A dose calibration curve was previously obtained for analyzing the dose distribution. The results for dose uniformity are shown in Fig. 8. The patient surface dose was 2.04 ± 0.05 Gy and the error for the prescribed dose was ≤11%. As described in AAPM TG-30,¹ we considered increasing the surface dose by adding the six fields. Considering that the buildup is eliminated by irradiation with multiple beams, we have been able to measure the correct value. The increase in surface dose is due to the energies of the lateral electron beams less than that on the central axis. Phantom positioning could be a factor of measurement uncertainty due to SSD alignment and phantom rotation. These are similar to issues that arise when treating actual patients.

FIG. 8.

Dose at each point on the phantom. The arrows show each incident direction.

B. Motorized table speed determination

In this study, motorized table speeds were chosen based on the absolute dose measurements. The motorized table speeds were determined using the following equation:

$$V_{SSDb}=\left(\frac{1}{A}\right)·V_{SSDa}.$$ (2)

V_SSDa and V_SSDb were the velocities for SSD_a and SSD_b and A represents the speed correction factor given by the following equation:

$$D_{SSDb}=A·D_{SSDa}.$$ (3)

Using these equations, at angles AP and PA and four oblique angles, it does not require measurement at each SSD. For the same table speed with SSD_a and SSD_b being 170 cm and 180 cm, respectively, A was determined to be 1.192 by the absolute absorbed dose measurement. The difference in absolute dose of 19.2% was observed in 180 cm and 170 cm. Figure 9 shows the relative fluence normalized by 100 cm. This result did not match the inverse square law, the fluence was attenuated abruptly near the isocentre. In the distance that was used, the difference in relative fluence of 16.3% was observed in 180 cm and 170 cm (Fig. 9).

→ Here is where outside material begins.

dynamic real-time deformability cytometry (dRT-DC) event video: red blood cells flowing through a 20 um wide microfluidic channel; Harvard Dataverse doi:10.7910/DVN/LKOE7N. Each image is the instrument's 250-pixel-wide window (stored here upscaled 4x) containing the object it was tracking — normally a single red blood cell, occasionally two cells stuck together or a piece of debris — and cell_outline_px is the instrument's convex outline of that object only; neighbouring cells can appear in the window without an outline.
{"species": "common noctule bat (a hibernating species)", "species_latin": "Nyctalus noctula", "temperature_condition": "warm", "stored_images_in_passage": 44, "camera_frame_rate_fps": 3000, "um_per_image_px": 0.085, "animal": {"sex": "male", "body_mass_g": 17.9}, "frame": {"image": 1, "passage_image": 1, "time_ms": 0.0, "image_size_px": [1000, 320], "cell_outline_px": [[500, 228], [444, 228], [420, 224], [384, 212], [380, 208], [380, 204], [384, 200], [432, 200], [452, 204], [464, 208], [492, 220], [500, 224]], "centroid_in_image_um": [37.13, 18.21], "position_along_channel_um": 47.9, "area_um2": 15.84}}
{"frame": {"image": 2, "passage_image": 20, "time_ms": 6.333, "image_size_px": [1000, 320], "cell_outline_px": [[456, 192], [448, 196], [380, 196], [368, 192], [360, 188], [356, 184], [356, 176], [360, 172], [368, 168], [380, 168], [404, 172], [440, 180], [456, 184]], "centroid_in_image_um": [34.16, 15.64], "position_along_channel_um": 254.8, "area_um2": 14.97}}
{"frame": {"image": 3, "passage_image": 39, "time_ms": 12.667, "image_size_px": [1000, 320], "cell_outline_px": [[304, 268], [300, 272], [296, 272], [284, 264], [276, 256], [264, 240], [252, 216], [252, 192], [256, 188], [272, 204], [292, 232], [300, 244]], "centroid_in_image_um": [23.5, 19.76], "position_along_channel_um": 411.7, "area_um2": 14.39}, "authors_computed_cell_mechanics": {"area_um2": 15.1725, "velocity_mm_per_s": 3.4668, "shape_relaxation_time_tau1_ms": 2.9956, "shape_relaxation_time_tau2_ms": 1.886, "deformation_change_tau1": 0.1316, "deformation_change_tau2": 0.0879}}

It is considered that the difference of 19.2% as determined by absolute absorbed dose measurement resulted include errors of the coefficient factors. Furthermore, the dose pattern during one round trip of the motorized table movement was measured. Using the prescribed dose of 2 Gy, the required table speeds at SSD_a and SSD_b were calculated using Eqs. (2) and (3). Finally, the accurate motorized table speed at SSD_a was determined by calculating the proportional value from the obtained value. We determined 20.0 mm/s at SSD_a and 16.8 mm/s at SSD_b as a result of calculation.

FIG. 9.

Theoretical value due to the inverse square law (dashed line) and relative fluence (solid line) normalized by 100 cm.

IV. CONCLUSION

We have proposed a new TSEB technique using an inclinable couch on motorized table and a compensating filter. We were shown treatment procedure and dosimetry results using these devices. Using this technique, each treatment field can be completed in a few minutes, without the patient maintaining an uncomfortable position for a long time. In addition, the burden on the patient is reduced because he has to lie down, and not stand. This technique can ensure the dose reproducibility because the patient is fixed in place using an inclinable couch on a motorized table. The dose uniformity is ∼≤11%. We suggested the method for the lesions of the skin surface. It was shown that we could provide treatment with good dosage uniformity without the burden on patients. However, the compensating filter we developed only covered lesions over a few millimetres. We may have to create a new filter for treating patients with deeper lesions.